With the application “Passwords & Keys” you can create/manage so called “Key-rings” (imagine a key-ring literally). If you are the owner of it you will have access to whatever you have a Private & Public key.
Public-keys are needed to access to local and remote accounts. They will always be used as a pair. Public-keys can be stored on remote systems an the Private once should just be stored on a local machine where they “should be save”. By creating such a pair you can secure it with a passphrase, and that’s what you are asked for.
It is named default key-ring because you not gave him a name. What means again, as a user, you can have more than one key-ring.
Yes, if you create a new key pair without passphrase (for this user) probably it should not ask anymore for that. What in the other hand means it is less secure.

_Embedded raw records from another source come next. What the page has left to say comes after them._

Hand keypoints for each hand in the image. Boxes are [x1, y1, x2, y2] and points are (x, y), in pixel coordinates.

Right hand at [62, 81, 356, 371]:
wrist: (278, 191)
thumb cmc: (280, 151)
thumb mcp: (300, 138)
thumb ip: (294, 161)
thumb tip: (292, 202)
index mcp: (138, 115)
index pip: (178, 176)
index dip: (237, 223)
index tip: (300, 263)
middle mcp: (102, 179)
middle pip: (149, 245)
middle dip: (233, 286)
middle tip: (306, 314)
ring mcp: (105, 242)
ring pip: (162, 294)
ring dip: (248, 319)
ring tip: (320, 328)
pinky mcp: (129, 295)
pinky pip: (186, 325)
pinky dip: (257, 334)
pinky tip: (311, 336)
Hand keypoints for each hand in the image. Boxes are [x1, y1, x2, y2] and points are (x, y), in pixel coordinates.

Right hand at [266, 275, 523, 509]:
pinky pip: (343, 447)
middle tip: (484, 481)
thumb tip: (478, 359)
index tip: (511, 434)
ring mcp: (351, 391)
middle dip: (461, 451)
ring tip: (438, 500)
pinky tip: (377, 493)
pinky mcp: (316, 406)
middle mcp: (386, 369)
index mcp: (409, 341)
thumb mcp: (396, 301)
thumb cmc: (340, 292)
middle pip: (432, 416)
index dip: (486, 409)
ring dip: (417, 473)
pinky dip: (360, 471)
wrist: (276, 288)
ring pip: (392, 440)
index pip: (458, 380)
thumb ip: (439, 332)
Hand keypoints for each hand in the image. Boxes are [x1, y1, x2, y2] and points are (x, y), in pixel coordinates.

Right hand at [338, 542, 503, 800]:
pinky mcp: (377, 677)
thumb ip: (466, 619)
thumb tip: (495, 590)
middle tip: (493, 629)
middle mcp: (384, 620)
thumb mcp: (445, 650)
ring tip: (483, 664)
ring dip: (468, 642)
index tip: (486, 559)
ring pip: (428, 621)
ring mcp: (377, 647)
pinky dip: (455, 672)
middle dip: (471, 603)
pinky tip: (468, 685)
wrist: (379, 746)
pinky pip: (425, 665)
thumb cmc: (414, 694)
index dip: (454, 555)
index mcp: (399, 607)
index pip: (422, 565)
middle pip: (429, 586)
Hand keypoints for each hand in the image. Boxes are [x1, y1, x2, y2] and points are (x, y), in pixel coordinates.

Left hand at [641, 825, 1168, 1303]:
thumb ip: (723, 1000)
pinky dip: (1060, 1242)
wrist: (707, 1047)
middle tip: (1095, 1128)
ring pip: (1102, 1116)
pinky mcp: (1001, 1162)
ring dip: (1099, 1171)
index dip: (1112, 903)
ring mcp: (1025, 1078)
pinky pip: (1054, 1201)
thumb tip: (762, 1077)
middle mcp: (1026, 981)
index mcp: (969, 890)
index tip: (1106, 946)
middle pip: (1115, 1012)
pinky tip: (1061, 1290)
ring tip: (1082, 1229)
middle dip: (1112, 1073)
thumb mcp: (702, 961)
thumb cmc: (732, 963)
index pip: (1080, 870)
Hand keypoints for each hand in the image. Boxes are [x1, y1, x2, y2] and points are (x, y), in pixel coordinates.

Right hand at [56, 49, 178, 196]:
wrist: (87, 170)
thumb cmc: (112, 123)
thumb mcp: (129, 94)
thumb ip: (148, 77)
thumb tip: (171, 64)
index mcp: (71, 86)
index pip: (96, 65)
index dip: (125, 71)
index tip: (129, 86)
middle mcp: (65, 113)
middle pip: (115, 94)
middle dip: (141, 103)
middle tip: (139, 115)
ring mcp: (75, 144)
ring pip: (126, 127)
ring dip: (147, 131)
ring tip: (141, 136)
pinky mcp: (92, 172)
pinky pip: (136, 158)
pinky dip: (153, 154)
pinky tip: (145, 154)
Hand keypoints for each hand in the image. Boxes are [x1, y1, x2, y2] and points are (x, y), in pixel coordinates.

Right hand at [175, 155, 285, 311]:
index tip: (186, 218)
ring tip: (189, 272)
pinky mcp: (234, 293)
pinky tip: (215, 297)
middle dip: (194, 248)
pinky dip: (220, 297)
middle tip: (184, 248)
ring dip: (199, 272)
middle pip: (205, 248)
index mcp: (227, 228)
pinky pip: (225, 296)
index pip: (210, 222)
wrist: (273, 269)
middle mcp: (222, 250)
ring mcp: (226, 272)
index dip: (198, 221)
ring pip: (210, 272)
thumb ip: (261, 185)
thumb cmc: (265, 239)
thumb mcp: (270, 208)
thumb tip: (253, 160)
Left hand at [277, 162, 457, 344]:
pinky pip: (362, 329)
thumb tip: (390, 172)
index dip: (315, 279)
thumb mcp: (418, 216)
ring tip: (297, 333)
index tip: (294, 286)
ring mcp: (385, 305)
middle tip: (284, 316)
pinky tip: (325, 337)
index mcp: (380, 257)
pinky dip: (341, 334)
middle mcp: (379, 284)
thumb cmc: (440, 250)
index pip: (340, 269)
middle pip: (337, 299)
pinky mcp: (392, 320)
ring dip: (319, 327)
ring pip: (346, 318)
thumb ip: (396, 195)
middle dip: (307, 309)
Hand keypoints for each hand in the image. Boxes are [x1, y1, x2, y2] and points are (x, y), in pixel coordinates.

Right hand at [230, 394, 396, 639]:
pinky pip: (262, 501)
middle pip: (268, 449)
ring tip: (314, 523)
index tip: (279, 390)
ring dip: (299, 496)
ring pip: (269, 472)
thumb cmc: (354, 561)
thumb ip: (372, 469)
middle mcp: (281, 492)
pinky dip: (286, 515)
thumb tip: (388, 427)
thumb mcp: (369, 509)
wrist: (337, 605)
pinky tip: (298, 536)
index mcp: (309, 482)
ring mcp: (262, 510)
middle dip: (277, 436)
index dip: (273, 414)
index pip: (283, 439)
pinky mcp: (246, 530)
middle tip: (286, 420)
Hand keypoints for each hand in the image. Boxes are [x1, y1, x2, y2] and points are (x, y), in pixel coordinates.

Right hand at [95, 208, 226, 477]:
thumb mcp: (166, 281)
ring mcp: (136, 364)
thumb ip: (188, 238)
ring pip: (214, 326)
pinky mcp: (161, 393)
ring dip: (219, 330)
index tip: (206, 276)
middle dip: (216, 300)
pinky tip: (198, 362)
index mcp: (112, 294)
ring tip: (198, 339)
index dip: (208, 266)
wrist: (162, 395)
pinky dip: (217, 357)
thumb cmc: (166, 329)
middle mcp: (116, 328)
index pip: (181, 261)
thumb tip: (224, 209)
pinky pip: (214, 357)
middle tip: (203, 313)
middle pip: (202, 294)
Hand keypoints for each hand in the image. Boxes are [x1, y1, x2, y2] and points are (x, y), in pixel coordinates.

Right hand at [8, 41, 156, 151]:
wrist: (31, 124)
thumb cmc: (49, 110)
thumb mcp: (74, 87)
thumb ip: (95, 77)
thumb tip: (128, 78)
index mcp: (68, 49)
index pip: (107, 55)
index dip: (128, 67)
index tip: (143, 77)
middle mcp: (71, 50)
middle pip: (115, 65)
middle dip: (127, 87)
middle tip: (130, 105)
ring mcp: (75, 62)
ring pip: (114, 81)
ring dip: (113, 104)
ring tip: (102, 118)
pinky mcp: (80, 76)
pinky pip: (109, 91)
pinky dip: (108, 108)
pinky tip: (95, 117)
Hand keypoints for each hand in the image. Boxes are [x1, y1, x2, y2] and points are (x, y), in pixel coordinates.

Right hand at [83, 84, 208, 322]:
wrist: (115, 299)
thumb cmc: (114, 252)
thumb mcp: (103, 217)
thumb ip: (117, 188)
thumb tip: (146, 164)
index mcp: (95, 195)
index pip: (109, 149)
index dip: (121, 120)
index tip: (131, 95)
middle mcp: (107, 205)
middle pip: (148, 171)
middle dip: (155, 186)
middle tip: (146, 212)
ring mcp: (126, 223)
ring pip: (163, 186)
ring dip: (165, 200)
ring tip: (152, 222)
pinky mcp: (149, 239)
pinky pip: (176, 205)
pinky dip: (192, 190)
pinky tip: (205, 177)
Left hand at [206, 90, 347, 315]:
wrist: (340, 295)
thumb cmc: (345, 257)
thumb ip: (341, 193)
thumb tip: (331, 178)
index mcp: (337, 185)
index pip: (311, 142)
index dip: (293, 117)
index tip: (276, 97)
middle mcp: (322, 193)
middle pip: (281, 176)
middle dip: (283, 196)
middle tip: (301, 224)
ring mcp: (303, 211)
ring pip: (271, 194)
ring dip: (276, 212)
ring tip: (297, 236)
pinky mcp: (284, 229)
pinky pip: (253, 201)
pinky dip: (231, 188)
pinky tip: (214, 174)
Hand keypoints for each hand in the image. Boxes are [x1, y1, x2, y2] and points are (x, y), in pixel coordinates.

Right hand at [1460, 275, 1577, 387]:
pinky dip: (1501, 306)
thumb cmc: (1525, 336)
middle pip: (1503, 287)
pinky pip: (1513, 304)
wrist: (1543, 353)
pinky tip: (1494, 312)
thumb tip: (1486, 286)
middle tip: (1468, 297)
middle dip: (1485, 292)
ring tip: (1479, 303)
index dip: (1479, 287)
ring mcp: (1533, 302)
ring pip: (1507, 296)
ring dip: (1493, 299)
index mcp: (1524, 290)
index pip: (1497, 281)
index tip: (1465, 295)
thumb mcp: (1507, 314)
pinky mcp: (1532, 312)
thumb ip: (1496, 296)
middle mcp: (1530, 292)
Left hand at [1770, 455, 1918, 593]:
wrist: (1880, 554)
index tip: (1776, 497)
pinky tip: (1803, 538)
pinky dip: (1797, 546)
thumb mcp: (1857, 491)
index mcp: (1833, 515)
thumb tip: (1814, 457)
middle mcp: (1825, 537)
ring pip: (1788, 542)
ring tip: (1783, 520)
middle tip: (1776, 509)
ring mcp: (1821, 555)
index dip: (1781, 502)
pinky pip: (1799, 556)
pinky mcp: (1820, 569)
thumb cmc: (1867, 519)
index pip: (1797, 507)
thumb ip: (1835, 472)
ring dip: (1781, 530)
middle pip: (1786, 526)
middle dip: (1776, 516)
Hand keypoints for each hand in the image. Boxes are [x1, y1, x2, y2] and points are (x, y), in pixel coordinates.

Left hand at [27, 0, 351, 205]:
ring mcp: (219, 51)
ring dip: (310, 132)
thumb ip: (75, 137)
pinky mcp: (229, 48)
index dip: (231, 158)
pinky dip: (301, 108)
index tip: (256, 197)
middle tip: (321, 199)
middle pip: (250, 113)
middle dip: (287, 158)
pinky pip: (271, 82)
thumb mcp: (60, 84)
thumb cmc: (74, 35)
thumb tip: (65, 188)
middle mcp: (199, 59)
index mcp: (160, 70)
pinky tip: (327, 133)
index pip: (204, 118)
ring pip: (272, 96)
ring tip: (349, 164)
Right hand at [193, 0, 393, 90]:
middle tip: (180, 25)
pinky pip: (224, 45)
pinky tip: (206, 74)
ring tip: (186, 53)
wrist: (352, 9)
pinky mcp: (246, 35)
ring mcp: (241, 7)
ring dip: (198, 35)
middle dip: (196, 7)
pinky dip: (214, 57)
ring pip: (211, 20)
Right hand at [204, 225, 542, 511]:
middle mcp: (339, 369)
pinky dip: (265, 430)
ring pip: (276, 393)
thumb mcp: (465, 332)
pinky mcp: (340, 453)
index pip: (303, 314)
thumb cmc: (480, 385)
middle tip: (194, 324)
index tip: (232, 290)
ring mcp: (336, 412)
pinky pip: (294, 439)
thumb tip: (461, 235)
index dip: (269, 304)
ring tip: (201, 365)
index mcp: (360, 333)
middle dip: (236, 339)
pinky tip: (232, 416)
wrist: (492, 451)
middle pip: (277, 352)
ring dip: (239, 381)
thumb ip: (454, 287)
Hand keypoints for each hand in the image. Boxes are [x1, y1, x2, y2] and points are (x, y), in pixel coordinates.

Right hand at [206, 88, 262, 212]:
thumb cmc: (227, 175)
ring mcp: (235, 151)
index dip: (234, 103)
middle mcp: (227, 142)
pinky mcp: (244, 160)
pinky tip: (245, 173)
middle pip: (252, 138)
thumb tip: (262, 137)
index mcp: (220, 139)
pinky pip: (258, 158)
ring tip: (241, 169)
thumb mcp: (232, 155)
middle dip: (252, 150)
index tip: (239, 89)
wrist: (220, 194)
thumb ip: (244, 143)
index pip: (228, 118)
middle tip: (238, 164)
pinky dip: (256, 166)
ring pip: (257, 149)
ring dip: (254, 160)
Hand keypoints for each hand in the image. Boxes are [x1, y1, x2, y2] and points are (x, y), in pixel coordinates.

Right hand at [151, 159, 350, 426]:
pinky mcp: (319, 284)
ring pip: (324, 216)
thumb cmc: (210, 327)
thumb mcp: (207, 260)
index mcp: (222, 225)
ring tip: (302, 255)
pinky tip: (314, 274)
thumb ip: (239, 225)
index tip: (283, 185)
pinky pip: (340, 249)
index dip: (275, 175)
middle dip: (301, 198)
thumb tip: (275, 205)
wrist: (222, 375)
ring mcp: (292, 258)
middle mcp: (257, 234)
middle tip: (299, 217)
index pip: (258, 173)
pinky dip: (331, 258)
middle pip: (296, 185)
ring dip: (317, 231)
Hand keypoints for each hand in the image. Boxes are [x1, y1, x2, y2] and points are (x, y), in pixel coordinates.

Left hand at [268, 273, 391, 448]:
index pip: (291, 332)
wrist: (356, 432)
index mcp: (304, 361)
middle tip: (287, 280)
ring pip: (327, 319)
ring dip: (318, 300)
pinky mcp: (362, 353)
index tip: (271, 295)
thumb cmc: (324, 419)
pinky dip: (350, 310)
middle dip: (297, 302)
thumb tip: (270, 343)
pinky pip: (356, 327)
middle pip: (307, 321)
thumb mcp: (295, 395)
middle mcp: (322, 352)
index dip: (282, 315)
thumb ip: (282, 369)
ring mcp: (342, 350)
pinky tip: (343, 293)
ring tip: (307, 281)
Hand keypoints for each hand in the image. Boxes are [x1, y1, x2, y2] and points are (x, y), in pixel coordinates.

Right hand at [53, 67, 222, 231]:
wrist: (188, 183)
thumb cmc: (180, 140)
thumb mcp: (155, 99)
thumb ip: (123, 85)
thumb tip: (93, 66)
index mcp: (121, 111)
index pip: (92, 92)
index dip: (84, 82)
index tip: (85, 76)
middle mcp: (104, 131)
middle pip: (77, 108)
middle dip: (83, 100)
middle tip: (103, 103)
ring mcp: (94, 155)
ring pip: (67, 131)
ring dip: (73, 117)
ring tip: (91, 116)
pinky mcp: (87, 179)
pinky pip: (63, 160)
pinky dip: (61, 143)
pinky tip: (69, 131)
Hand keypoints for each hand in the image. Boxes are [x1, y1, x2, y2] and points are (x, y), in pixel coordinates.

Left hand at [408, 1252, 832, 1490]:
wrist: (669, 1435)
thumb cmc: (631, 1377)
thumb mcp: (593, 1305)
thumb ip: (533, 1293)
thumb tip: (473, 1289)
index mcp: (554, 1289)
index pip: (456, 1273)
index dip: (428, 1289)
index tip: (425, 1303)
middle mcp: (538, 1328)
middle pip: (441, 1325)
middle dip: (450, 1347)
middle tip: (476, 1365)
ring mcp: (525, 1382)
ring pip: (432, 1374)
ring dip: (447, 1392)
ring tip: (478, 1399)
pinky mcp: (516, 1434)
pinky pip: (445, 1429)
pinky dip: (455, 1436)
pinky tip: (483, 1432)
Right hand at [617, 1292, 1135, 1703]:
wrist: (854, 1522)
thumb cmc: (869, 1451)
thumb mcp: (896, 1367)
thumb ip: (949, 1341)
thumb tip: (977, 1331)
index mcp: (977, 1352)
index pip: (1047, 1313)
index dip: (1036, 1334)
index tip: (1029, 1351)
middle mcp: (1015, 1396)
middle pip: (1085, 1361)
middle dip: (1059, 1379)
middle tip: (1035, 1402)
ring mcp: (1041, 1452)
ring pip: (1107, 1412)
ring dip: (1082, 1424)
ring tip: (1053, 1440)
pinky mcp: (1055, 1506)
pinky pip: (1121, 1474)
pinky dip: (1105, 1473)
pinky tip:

Ah right thanks for explaining, so if I create a password for that user when they login to thier user account (even though they dont have admin rights over the system) they won’t get this prompt anymore?
Okay I went to follow your advise but to be honest I’m a bit worried to do this, does it open the application up to external threats or is it only local threats (people who jump on the system face to face).
I really don’t quite understand the point of these “keys” and passwords for individual apps.
GNOME Keyring stores app passwords encrypted with your login password by default.
It can help protect against an attacker that has access to your data, but does not know your password.
This can be relevant for lost mobile devices, or desktop devices with multi-user access.